The problem:
Beginning with the line below that contains "Illinois Truck Enforcement" and ending with the line that contains "somewhere. Some start out as gang", copy every line exactly. Copy nothing else.

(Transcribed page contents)
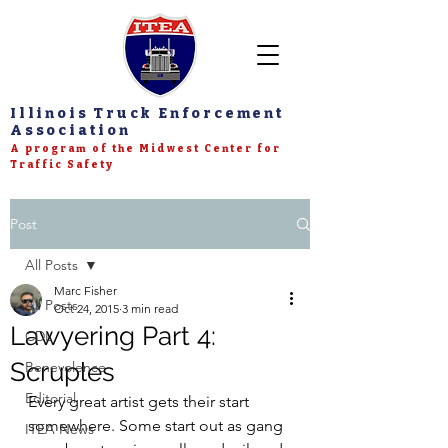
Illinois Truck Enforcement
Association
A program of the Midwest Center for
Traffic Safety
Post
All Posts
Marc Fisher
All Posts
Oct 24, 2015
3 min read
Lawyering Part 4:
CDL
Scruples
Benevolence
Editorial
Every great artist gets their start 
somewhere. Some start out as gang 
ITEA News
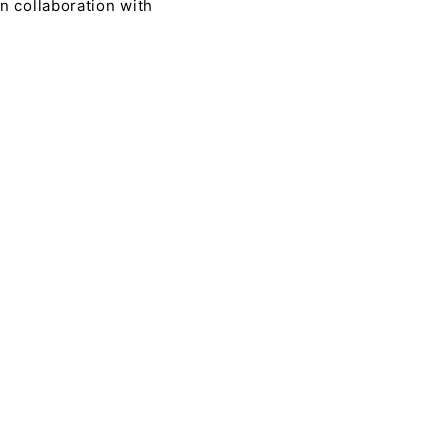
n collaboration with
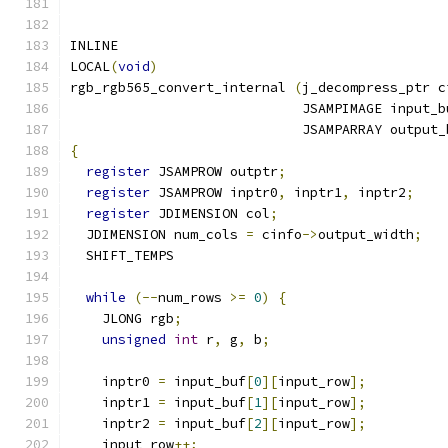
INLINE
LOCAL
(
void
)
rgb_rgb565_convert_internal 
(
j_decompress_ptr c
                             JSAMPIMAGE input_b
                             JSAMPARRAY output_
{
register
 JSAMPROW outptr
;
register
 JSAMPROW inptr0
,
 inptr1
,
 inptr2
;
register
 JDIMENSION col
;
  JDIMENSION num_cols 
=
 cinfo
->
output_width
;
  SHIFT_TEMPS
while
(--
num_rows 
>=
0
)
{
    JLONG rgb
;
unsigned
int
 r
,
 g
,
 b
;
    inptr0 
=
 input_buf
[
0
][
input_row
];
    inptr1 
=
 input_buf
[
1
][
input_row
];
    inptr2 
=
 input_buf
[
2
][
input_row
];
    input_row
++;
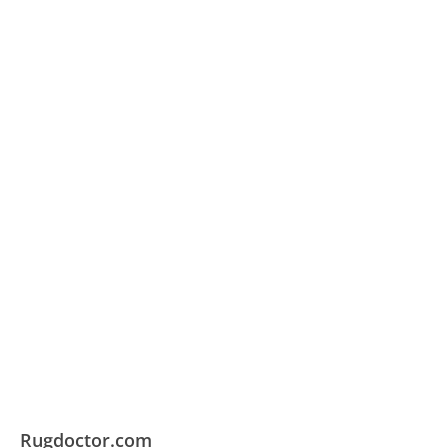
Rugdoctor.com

--

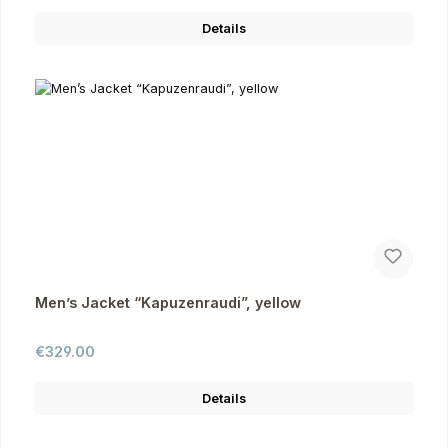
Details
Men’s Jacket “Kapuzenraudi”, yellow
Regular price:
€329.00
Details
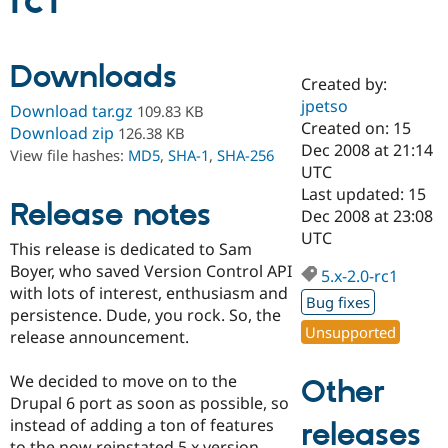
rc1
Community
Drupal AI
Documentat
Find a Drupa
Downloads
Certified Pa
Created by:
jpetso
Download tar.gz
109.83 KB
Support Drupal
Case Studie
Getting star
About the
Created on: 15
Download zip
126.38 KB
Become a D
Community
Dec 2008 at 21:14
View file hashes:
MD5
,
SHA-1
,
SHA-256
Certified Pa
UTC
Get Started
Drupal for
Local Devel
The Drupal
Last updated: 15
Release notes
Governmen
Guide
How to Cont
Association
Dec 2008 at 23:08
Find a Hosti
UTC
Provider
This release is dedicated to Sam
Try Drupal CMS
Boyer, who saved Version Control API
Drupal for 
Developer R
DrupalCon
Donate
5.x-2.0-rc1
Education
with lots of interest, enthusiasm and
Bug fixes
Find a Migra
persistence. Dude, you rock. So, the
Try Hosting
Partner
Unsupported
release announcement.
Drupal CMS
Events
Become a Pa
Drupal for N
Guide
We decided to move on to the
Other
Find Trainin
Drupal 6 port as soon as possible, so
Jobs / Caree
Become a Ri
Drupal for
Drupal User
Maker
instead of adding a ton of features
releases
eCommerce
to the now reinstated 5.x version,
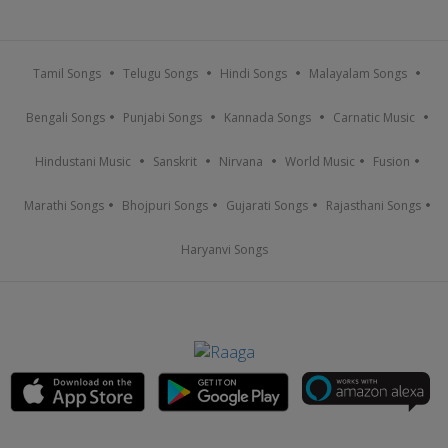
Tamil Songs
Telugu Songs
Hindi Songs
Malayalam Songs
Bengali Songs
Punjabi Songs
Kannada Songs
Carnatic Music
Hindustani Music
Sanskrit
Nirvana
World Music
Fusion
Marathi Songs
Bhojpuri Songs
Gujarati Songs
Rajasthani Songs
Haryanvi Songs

---

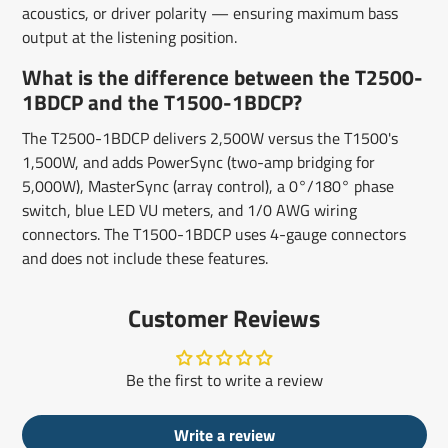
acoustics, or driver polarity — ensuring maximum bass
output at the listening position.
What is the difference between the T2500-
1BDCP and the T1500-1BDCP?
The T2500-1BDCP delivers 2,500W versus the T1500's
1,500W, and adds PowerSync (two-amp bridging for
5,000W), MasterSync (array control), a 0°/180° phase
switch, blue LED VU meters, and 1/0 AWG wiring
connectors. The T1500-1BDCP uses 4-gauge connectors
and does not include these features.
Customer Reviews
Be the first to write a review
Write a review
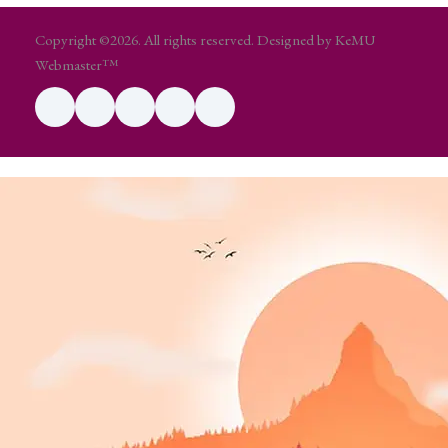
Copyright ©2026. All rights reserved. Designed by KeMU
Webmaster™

Response:
Illinois Truck Enforcement
Association
A program of the Midwest Center for
Traffic Safety
Post
All Posts
Marc Fisher
All Posts
Oct 24, 2015
3 min read
Lawyering Part 4:
CDL
Scruples
Benevolence
Editorial
Every great artist gets their start 
somewhere. Some start out as gang 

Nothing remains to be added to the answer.